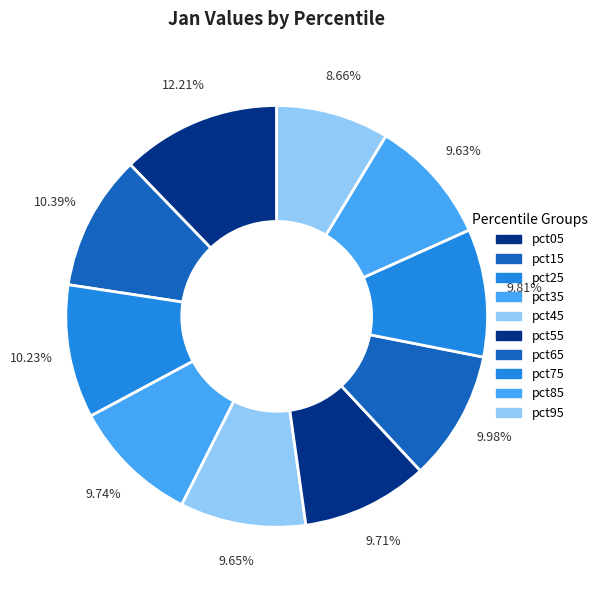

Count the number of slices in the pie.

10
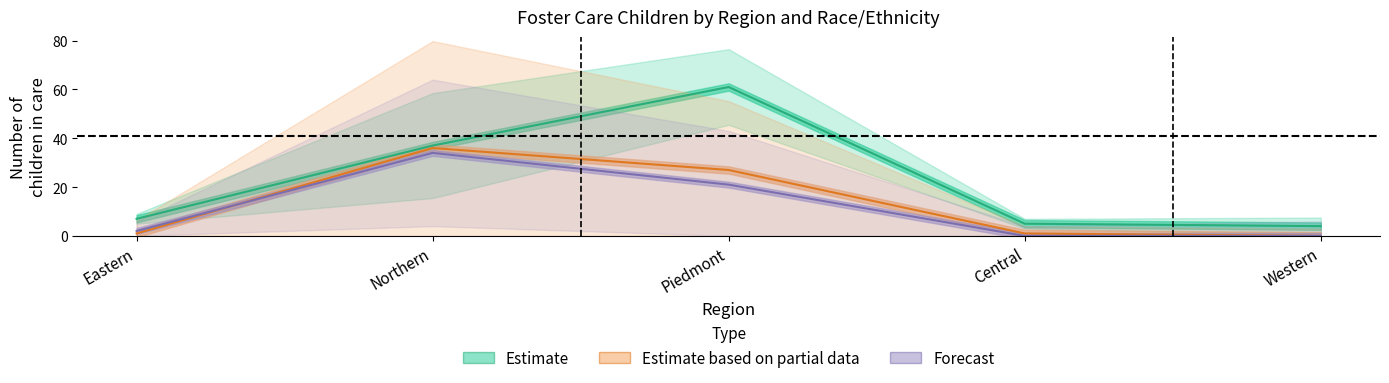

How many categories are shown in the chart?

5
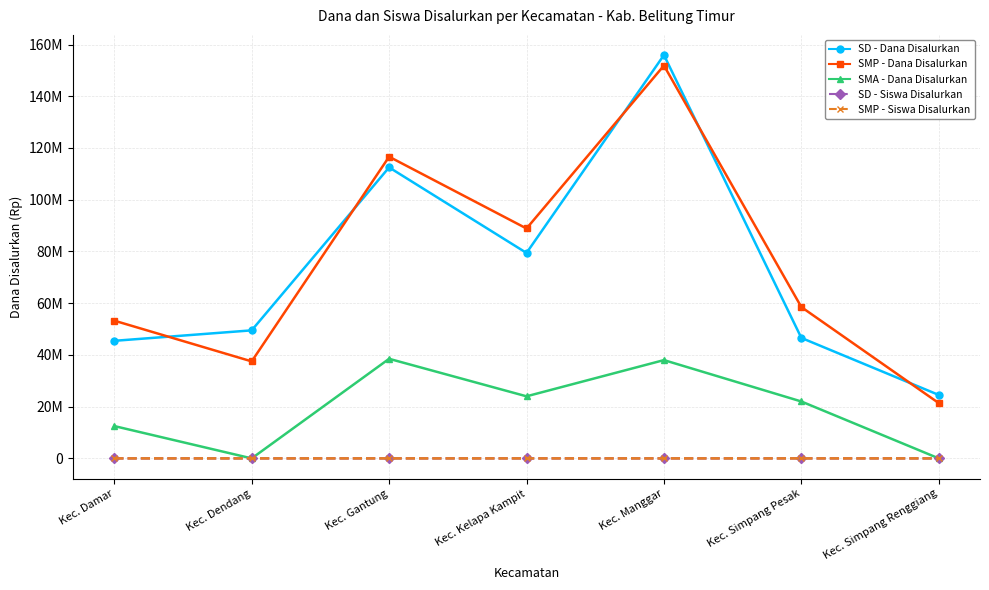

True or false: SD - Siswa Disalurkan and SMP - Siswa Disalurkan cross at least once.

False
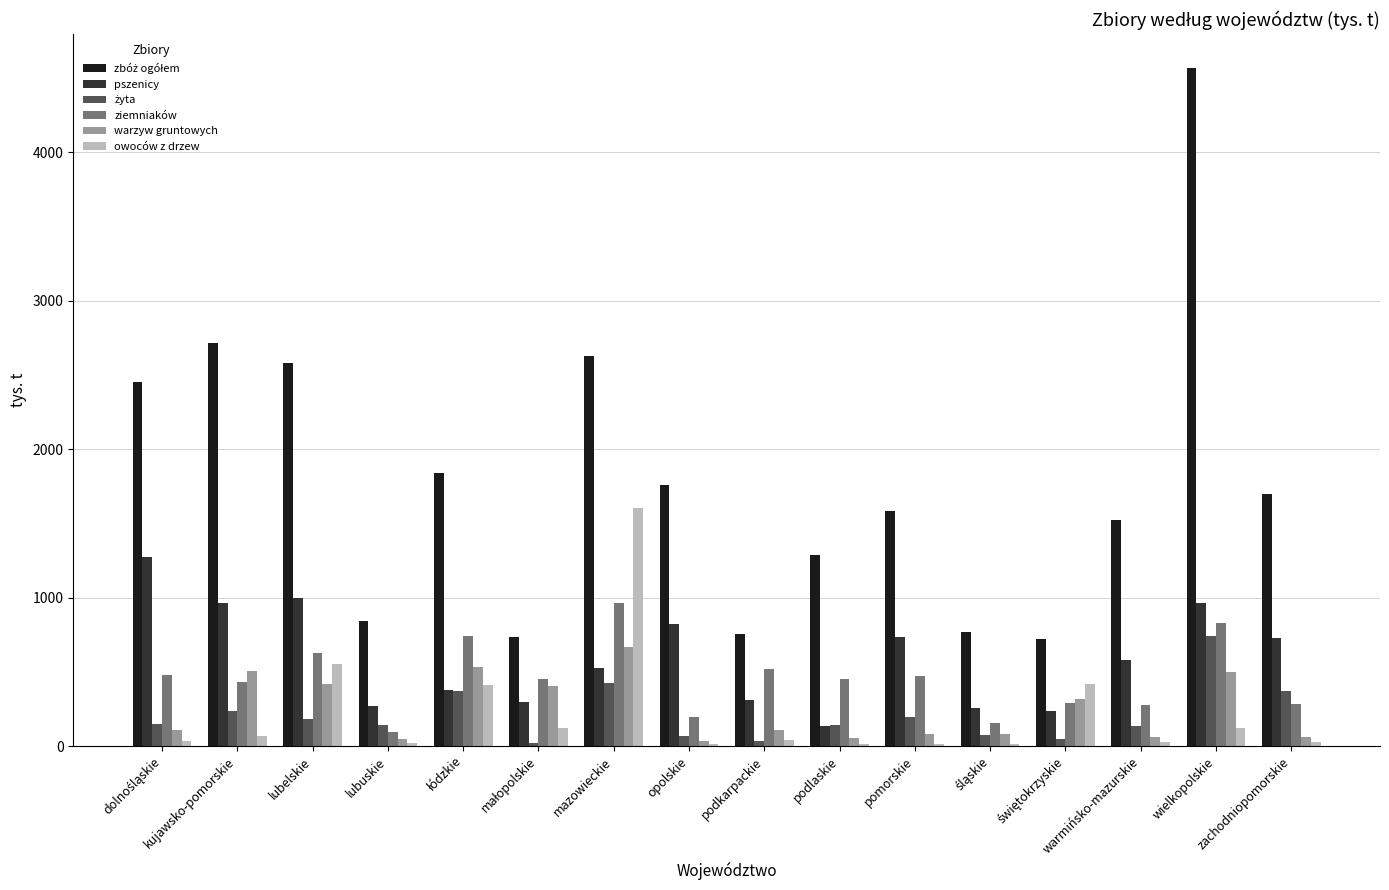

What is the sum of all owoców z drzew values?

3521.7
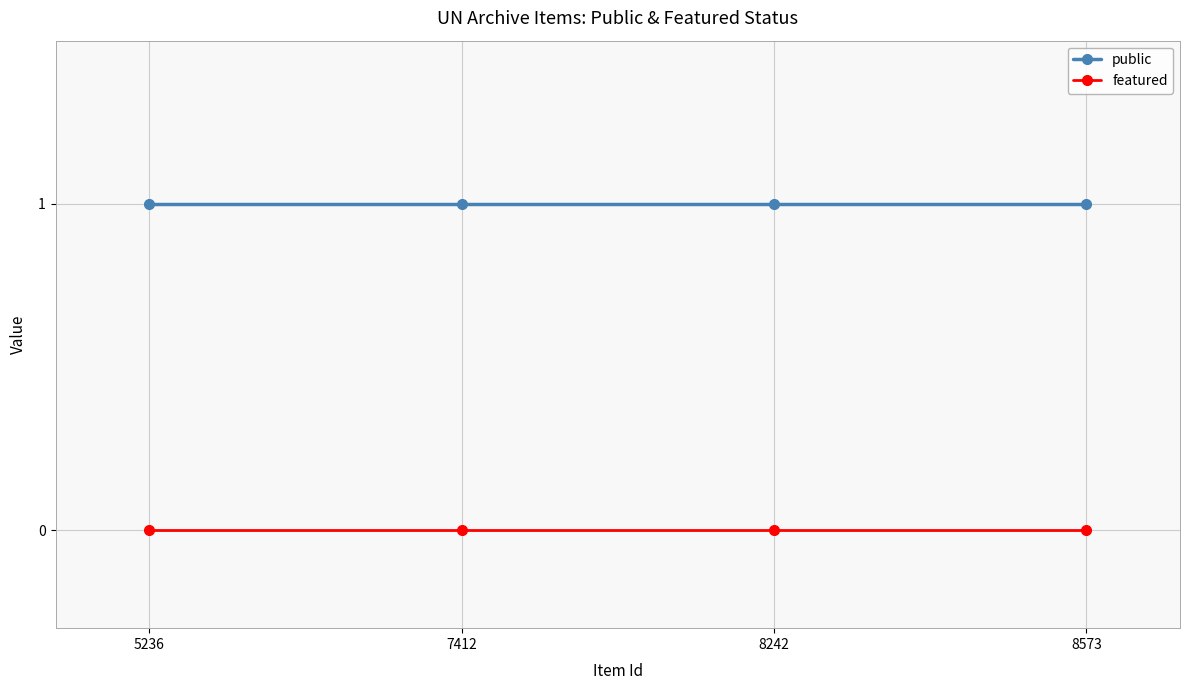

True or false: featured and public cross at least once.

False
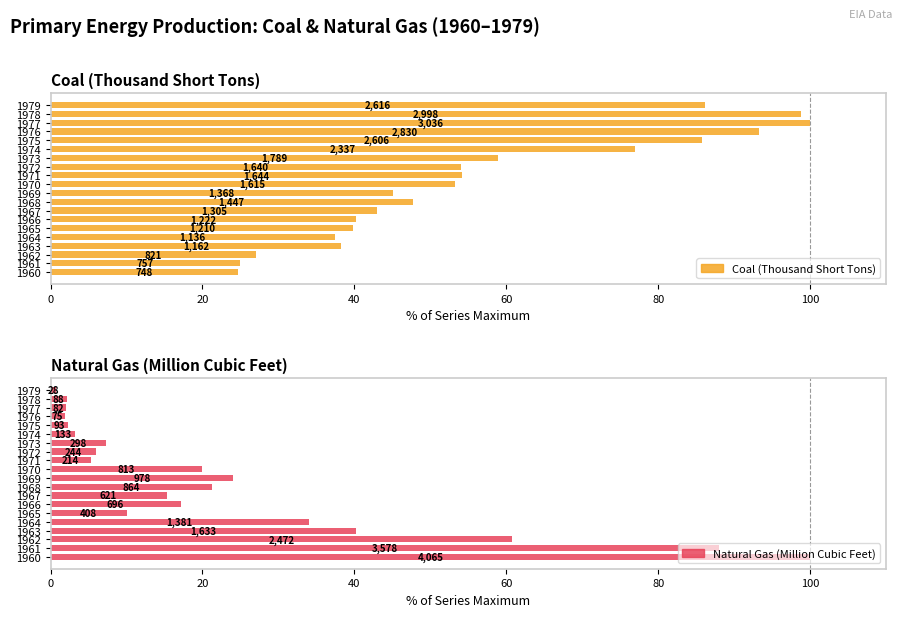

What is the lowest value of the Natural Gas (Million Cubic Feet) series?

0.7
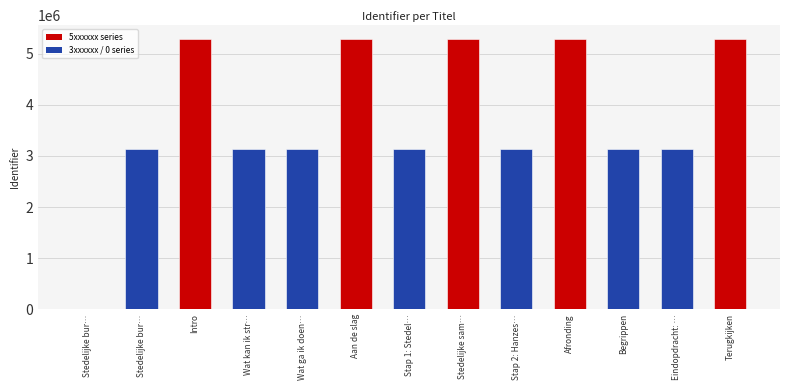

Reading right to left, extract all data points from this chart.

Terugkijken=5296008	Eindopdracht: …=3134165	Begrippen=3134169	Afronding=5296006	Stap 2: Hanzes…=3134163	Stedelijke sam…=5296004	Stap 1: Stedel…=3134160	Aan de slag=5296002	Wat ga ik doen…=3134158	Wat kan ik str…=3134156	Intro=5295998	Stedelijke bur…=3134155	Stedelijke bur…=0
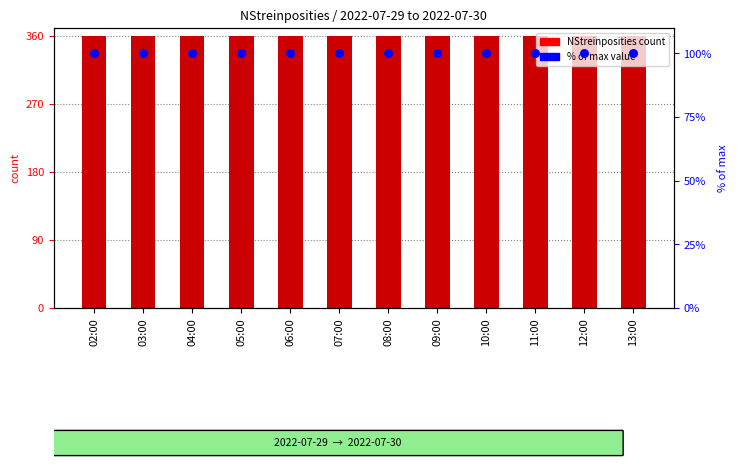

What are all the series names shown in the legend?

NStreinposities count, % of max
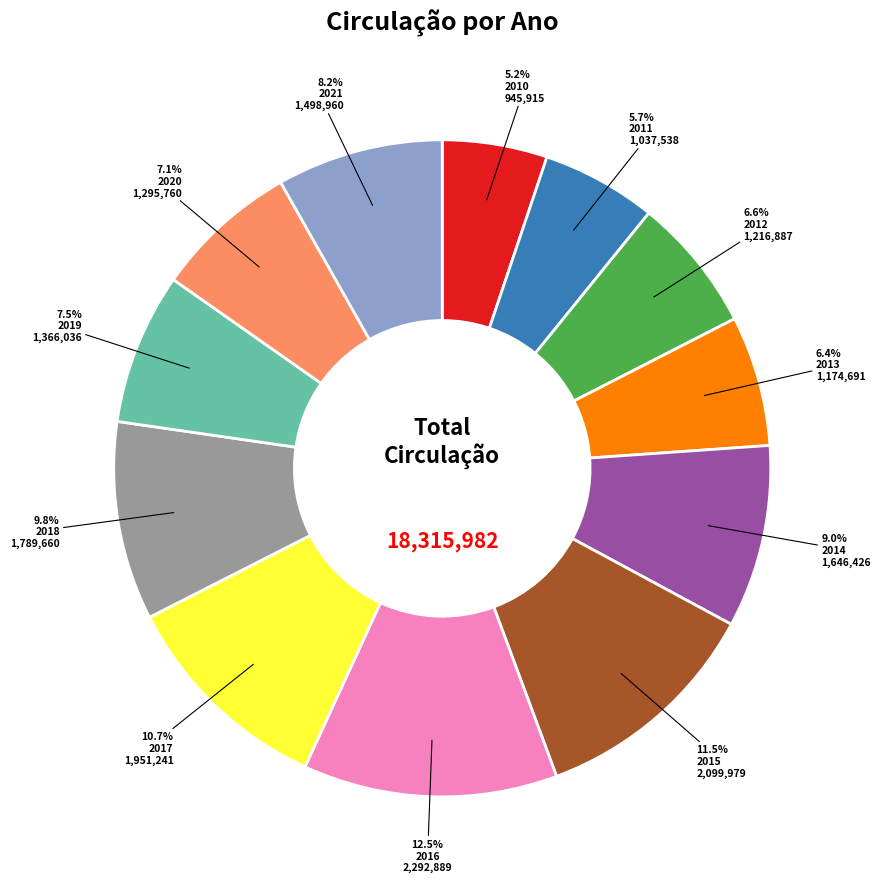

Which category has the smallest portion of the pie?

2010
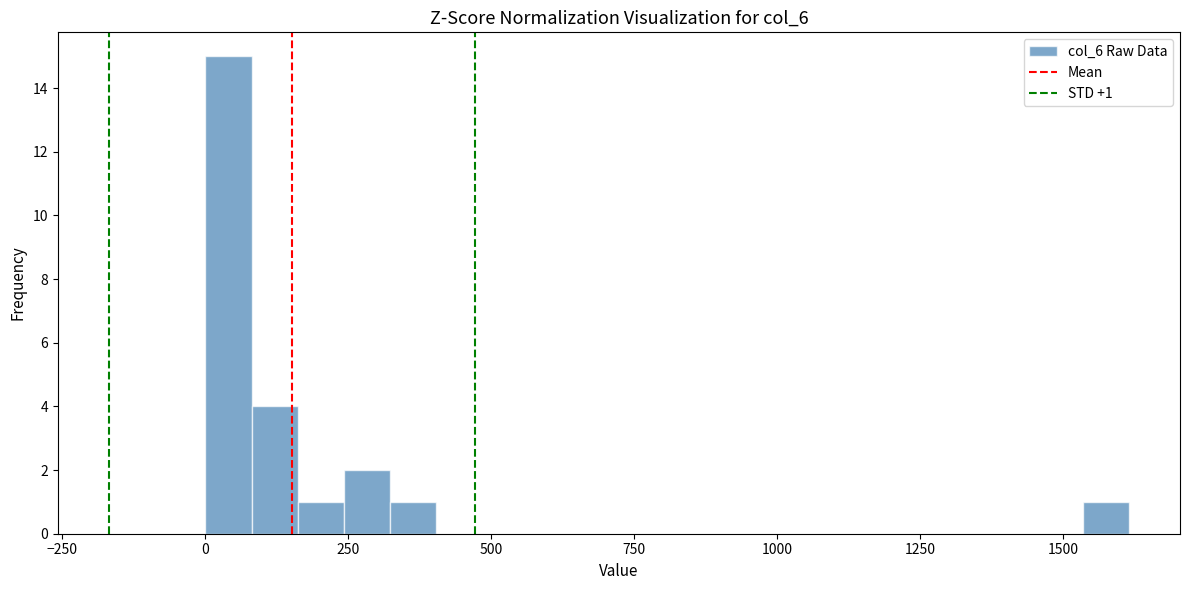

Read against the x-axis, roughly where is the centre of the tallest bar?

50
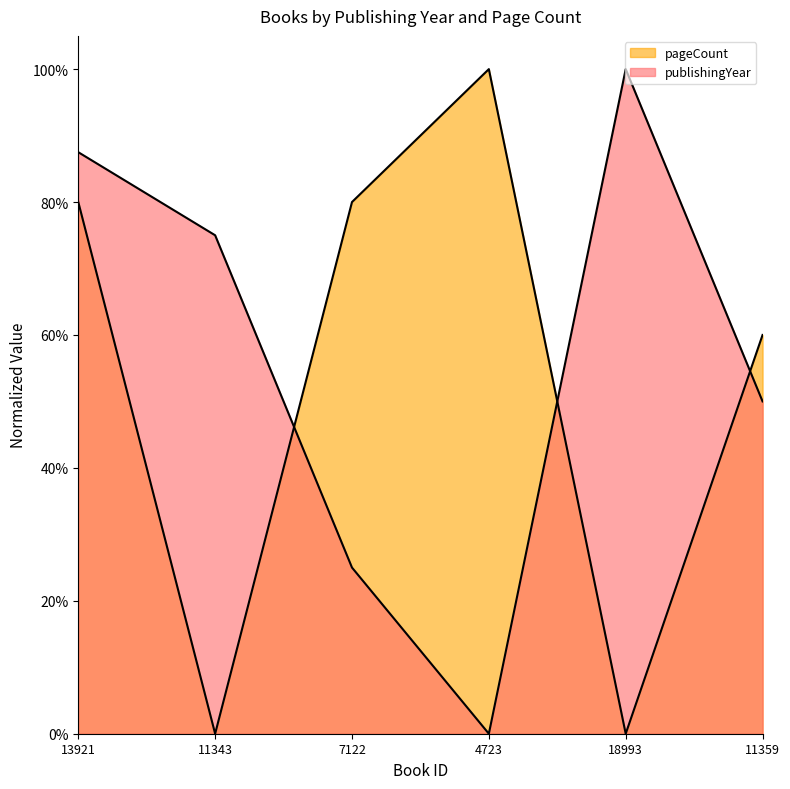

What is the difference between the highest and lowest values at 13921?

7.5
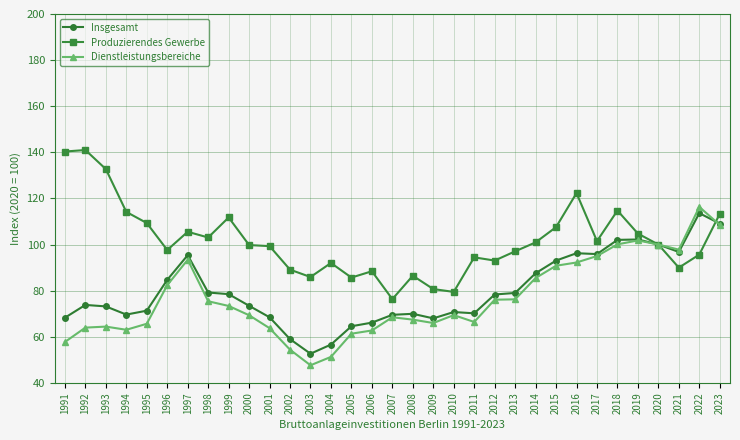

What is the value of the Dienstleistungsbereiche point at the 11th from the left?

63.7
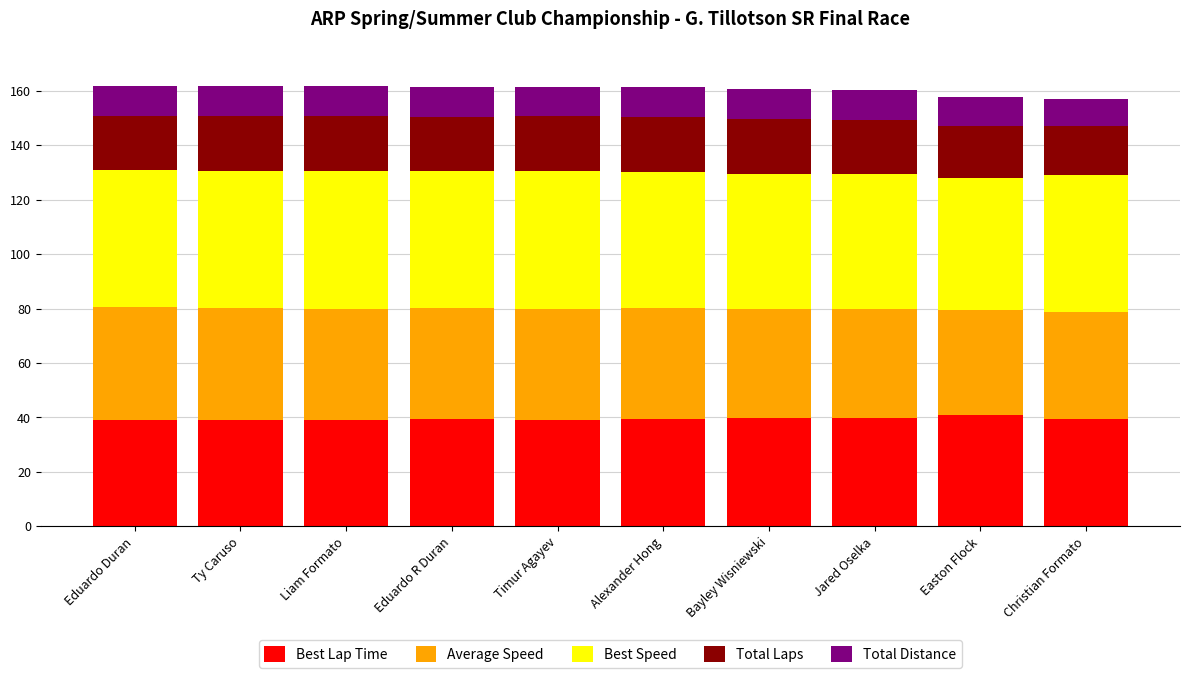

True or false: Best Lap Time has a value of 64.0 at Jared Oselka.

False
■ ■ ■
> **ASSIGNMENT**
Reproduce each of the entries above verbatim, omitting the pictures.

> **SOLVED PROBLEM**
Count the number of slices in the pie.

10

How many categories are shown in the chart?

5

True or false: SD - Siswa Disalurkan and SMP - Siswa Disalurkan cross at least once.

False

What is the sum of all owoców z drzew values?

3521.7

True or false: featured and public cross at least once.

False

What is the lowest value of the Natural Gas (Million Cubic Feet) series?

0.7

Reading right to left, extract all data points from this chart.

Terugkijken=5296008	Eindopdracht: …=3134165	Begrippen=3134169	Afronding=5296006	Stap 2: Hanzes…=3134163	Stedelijke sam…=5296004	Stap 1: Stedel…=3134160	Aan de slag=5296002	Wat ga ik doen…=3134158	Wat kan ik str…=3134156	Intro=5295998	Stedelijke bur…=3134155	Stedelijke bur…=0

What are all the series names shown in the legend?

NStreinposities count, % of max

Which category has the smallest portion of the pie?

2010

Read against the x-axis, roughly where is the centre of the tallest bar?

50

What is the difference between the highest and lowest values at 13921?

7.5

What is the value of the Dienstleistungsbereiche point at the 11th from the left?

63.7

True or false: Best Lap Time has a value of 64.0 at Jared Oselka.

False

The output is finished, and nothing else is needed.